| WHAT TO PRODUCE |
Pull out each line of the material below that contains the string "than", matching case exactly.

Segment Start: EXCERPTED RECORDS

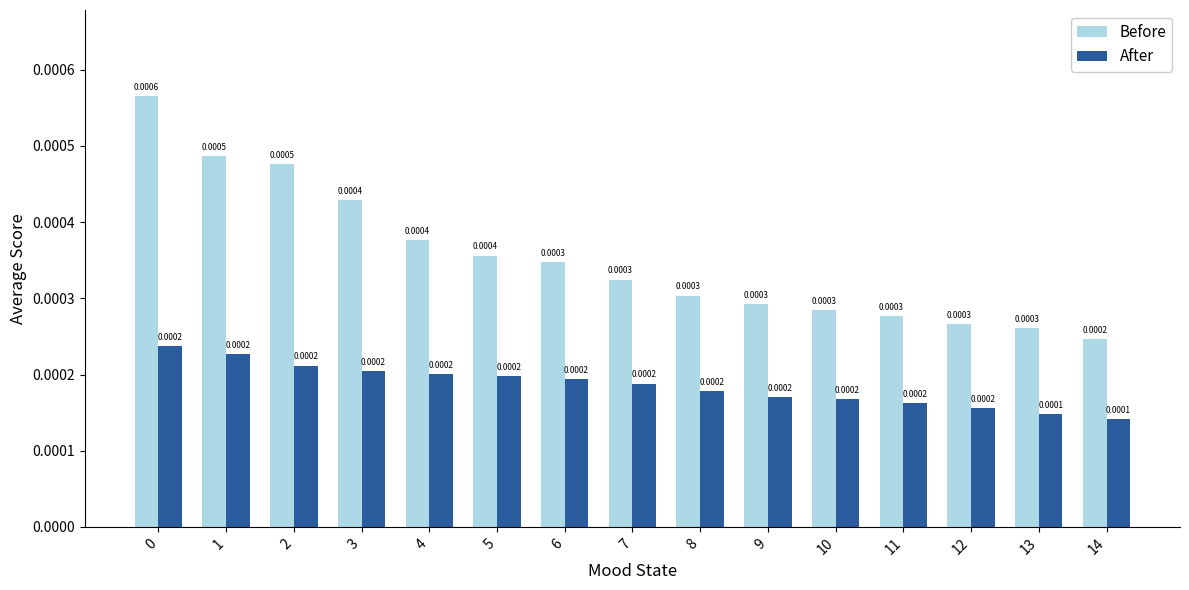

Is the value of Before at 0 greater than the value of After at 11?

Yes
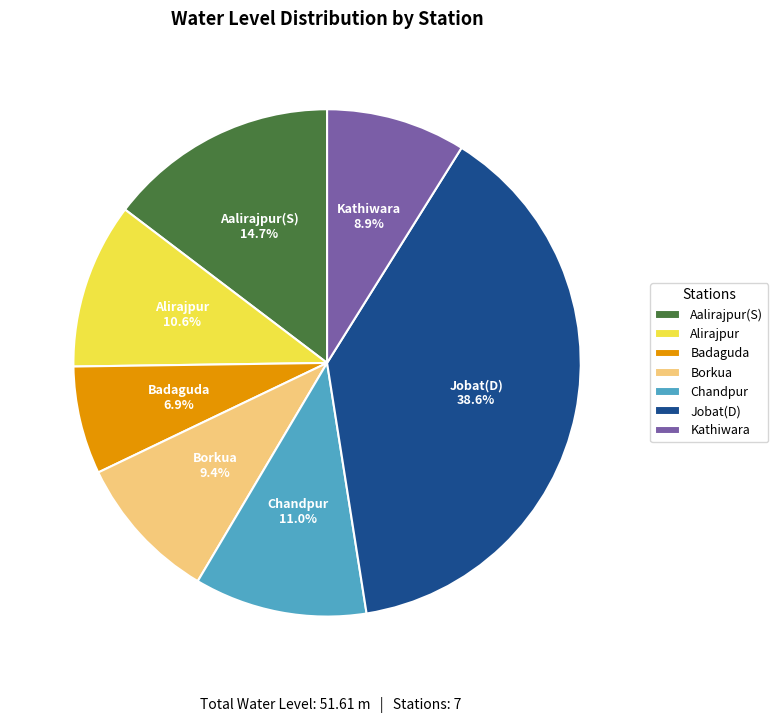

Does Jobat(D) represent more than half of the total?

No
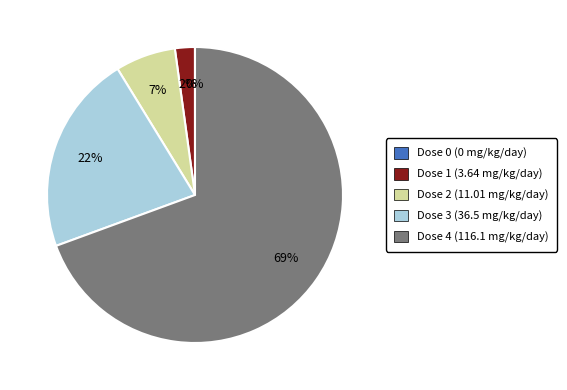

Is it true that Dose 2 (11.01 mg/kg/day) is 20% of the pie?

False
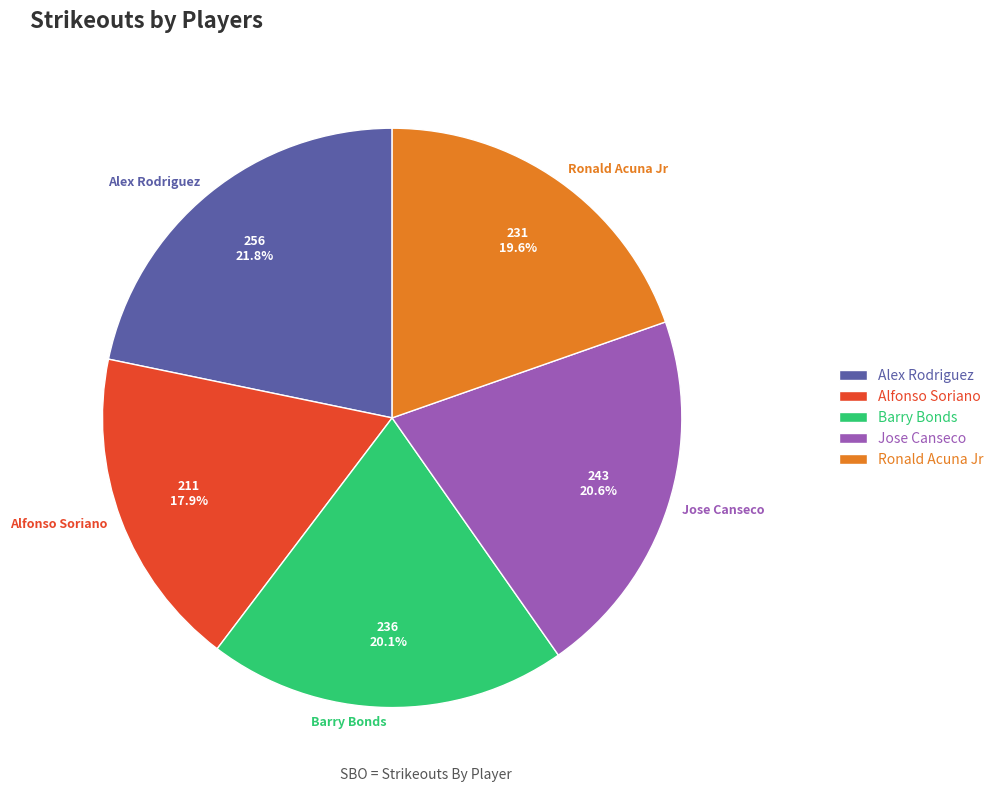

Count the number of slices in the pie.

5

Segment End: EXCERPTED RECORDS

| PROBLEM SOLUTION |
Is the value of Before at 0 greater than the value of After at 11?
Does Jobat(D) represent more than half of the total?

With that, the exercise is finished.